Tidbits about our history

Jeanne Newby

• Webb City received a silver medal as an award for its mineral display at the 1898 International Exposition at Omaha, Neb. It was the only silver medal ever awarded. Nobody knows where that medal disappeared to. In 1893, Webb City had a large piece of lead on display at the Chicago World’s Fair where they claimed it to be the finest display of all.

• In 1959, Radar Hill was established in Oronogo by the Air Force. It was located across from the Oronogo Circle Mine Pit on material that had been removed from the mine. Many young soldiers moved here for a short stay. That hill is still standing. It escaped the EPA.

• That new traffic light located at Daugherty and East streets sure stands out. Can you imagine what it was like when Webb City had two traffic lights on Main Street in 1947. One was at the intersection of Broadway and Main Street and the other was at the intersection of Daugherty and streets. Wonder what happened to them and why they were removed.

• Webb City’s first kindergarten classes began in September 1963. Before then, parents had to pay for private kindergarten classes, which were held in churches and daycare centers. Kindergarten was only half-day until 1998 when the first all-day kindergarten classes began.

• In 1935, Joplin purchased 319 acres of land from Webb City to develop the Joplin Regional Airport.

• The area of Mount Hope Cemetery was known as Pilot Grove, owned by Thomas C. Webb, a cousin to town founder John C. Webb. Tom brought his wife from Tennessee and he found this beautiful land with rolling hills and plentiful trees. Thomas could stand at the high point of his land and see all over the area for miles. This young couple in their 20s had many plans and dreams for Pilot Grove. 

During the Civil War, vigilantes were very active along the Missouri/Kansas lines. The sad part is those who were just defending their property were often killed. Thomas was one of those brave property holders who died defending his property and family. That left Mary a young widow. 

Mary kept the Pilot Grove Farm going and raised her children alone. She divided the land among their children. One of those children was Erasmus Webb, who married his second cousin, Eliza Jane Terry. Erasmus and Eliza had three children, Jesse Thomas Webb, John Edward Webb and Clementine Webb, Erasmus died in 1888, leaving Eliza to raise the children alone. Eliza married William Alonzo Bigger. The land on the hill became known as the Bigger Place but old timers still referred to the hill as Pilot Grove. 

In April 1905, 11 Joplin and Webb City businessmen incorporated a business and purchased the 77 acres of the Bigger Place from Eliza for $11,550. The businessmen made the cemetery a tribute to the wonderful families that helped build Webb City. They contacted family members and arranged to have the bodies of those glorious families moved to Mt. Hope Cemetery. The top mound of the cemetery holds well known families such as the Webbs, McCorkles, Stewarts, Chinns, and many more families.

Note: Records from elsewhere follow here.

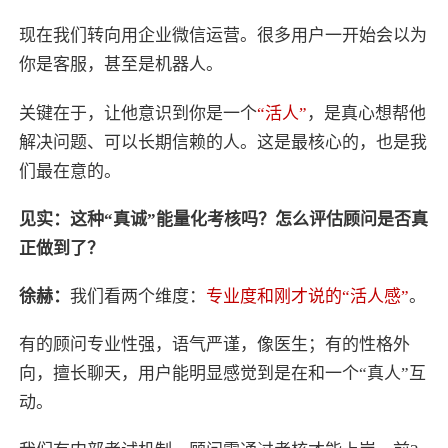
现在我们转向用企业微信运营。很多用户一开始会以为
你是客服，甚至是机器人。
关键在于，让他意识到你是一个
“活人”
，是真心想帮他
解决问题、可以长期信赖的人。这是最核心的，也是我
们最在意的。
见实：这种“真诚”能量化考核吗？怎么评估顾问是否真
正做到了？
徐赫：
我们看两个维度：
专业度和刚才说的“活人感”
。
有的顾问专业性强，语气严谨，像医生；有的性格外
向，擅长聊天，用户能明显感觉到是在和一个“真人”互
动。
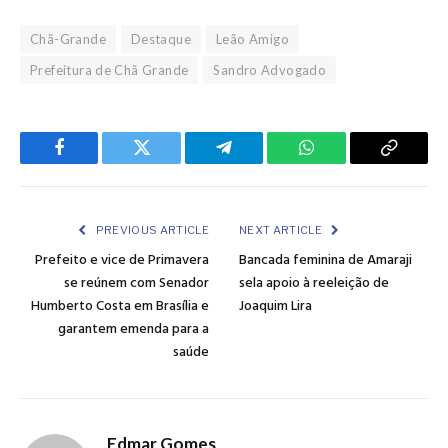
Chã-Grande
Destaque
Leão Amigo
Prefeitura de Chã Grande
Sandro Advogado
Facebook
Twitter
Telegram
WhatsApp
Copy
Link
PREVIOUS ARTICLE
NEXT ARTICLE
Prefeito e vice de Primavera
Bancada feminina de Amaraji
se reúnem com Senador
sela apoio à reeleição de
Humberto Costa em Brasília e
Joaquim Lira
garantem emenda para a
saúde
Edmar Gomes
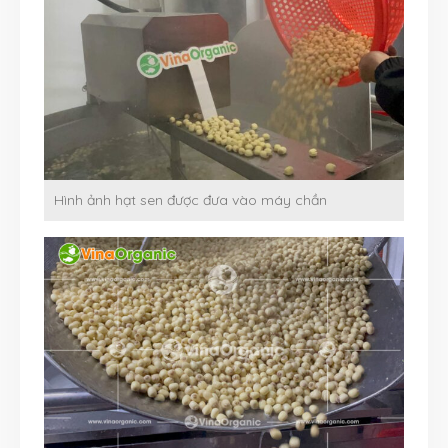
Hình ảnh hạt sen được đưa vào máy chần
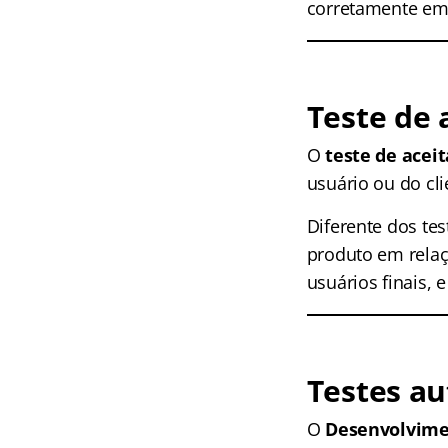
corretamente em
Teste de 
O
teste de acei
usuário ou do cli
Diferente dos tes
produto em relaç
usuários finais,
Testes a
O
Desenvolvimen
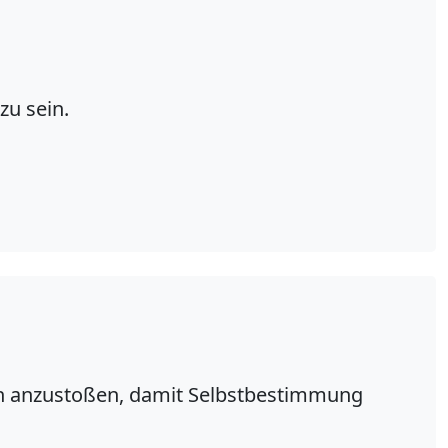
zu sein.
ch anzustoßen, damit
Selbstbestimmung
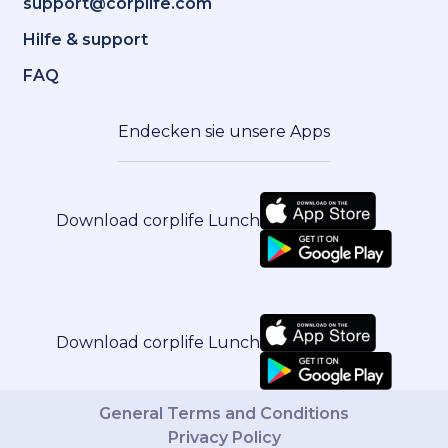
support@corplife.com
Hilfe & support
FAQ
Endecken sie unsere Apps
Download corplife Lunch
Download corplife Lunch
General Terms and Conditions
Privacy Policy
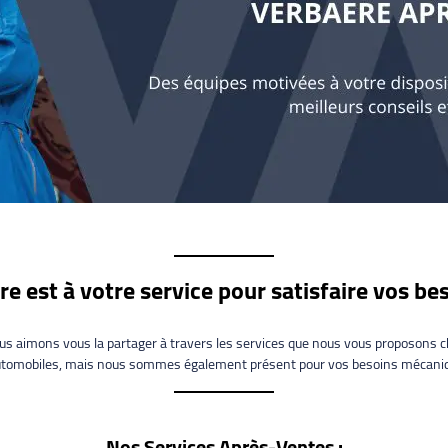
e est à votre service pour satisfaire vos b
ous aimons vous la partager à travers les services que nous vous proposons 
utomobiles, mais nous sommes également présent pour vos besoins mécaniqu
Nos Services Après-Ventes :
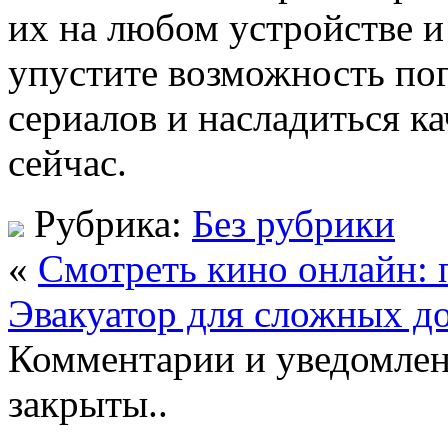
их на любом устройстве и
упустите возможность пог
сериалов и насладиться к
сейчас.
Рубрика:
Без рубрики
«
Смотреть кино онлайн: 
Эвакуатор для сложных д
Комментарии и уведомлен
закрыты..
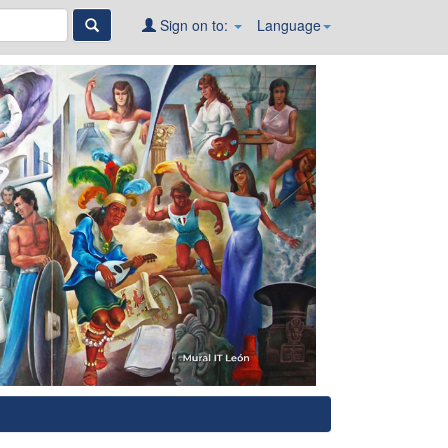
Sign on to:
Language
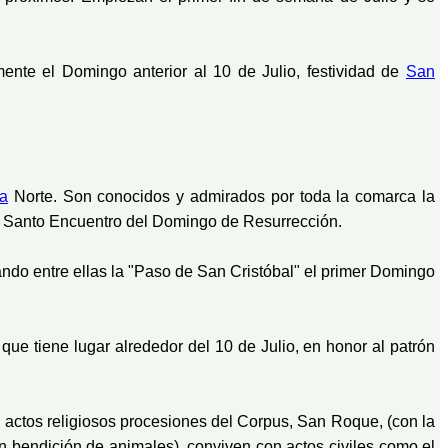
ente el Domingo anterior al 10 de Julio, festividad de
San
a
Norte. Son conocidos y admirados por toda la comarca la
l Santo Encuentro del Domingo de Resurrección.
ndo entre ellas la "Paso de San Cristóbal" el primer Domingo
que tiene lugar alrededor del 10 de Julio, en honor al patrón
os actos religiosos procesiones del Corpus, San Roque, (con la
n bendición de animales), conviven con actos civiles como el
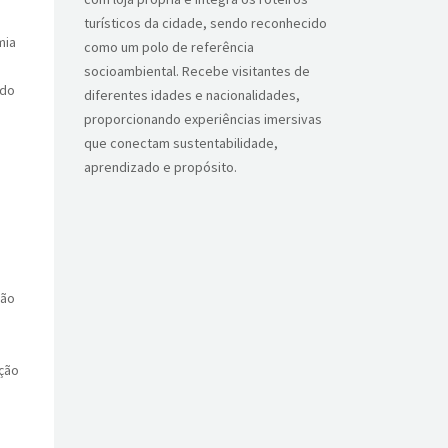
turísticos da cidade, sendo reconhecido
mia
como um polo de referência
socioambiental. Recebe visitantes de
ido
diferentes idades e nacionalidades,
proporcionando experiências imersivas
que conectam sustentabilidade,
aprendizado e propósito.
ção
ação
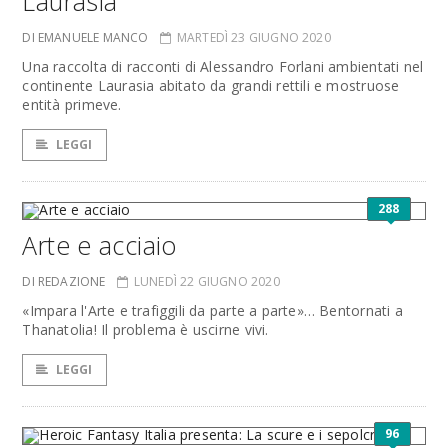
Laurasia
DI EMANUELE MANCO
MARTEDÌ 23 GIUGNO 2020
Una raccolta di racconti di Alessandro Forlani ambientati nel
continente Laurasia abitato da grandi rettili e mostruose
entità primeve.
LEGGI
288
Arte e acciaio
DI REDAZIONE
LUNEDÌ 22 GIUGNO 2020
«Impara l'Arte e trafiggili da parte a parte»… Bentornati a
Thanatolia! Il problema è uscirne vivi.
LEGGI
96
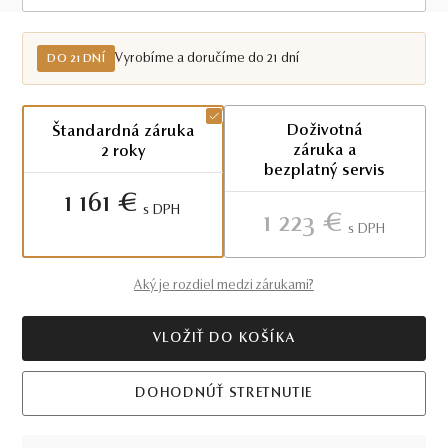
Do 21 dní
Vyrobíme a doručíme do 21 dní
DO 21 DNÍ
Doživotná
Štandardná záruka
záruka a
2 roky
bezplatný servis
1 161 €
S DPH
1 223 €
S DPH
Aký je rozdiel medzi zárukami?
VLOŽIŤ DO KOŠÍKA
DOHODNÚŤ STRETNUTIE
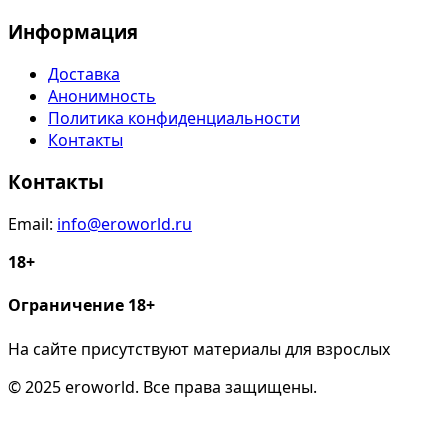
Информация
Доставка
Анонимность
Политика конфиденциальности
Контакты
Контакты
Email:
info@eroworld.ru
18+
Ограничение 18+
На сайте присутствуют материалы для взрослых
© 2025 eroworld. Все права защищены.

• Just southwest of Oronogo, north of Webb City, Homestead Road area just south of Ivy Road is the location where a small town, French Point, was located. It was the site of a couple of Civil War skirmishes, one on May 14, 1863, and the other on May 18, 1863.

Jeanne Newby

A lot of us appreciate the Bradbury Bishop Fountain, but Jeanne actually worked behind the counter making sodas while she was in high school. She knows everything about Webb City and is a member of the Webb City R-7 School Board.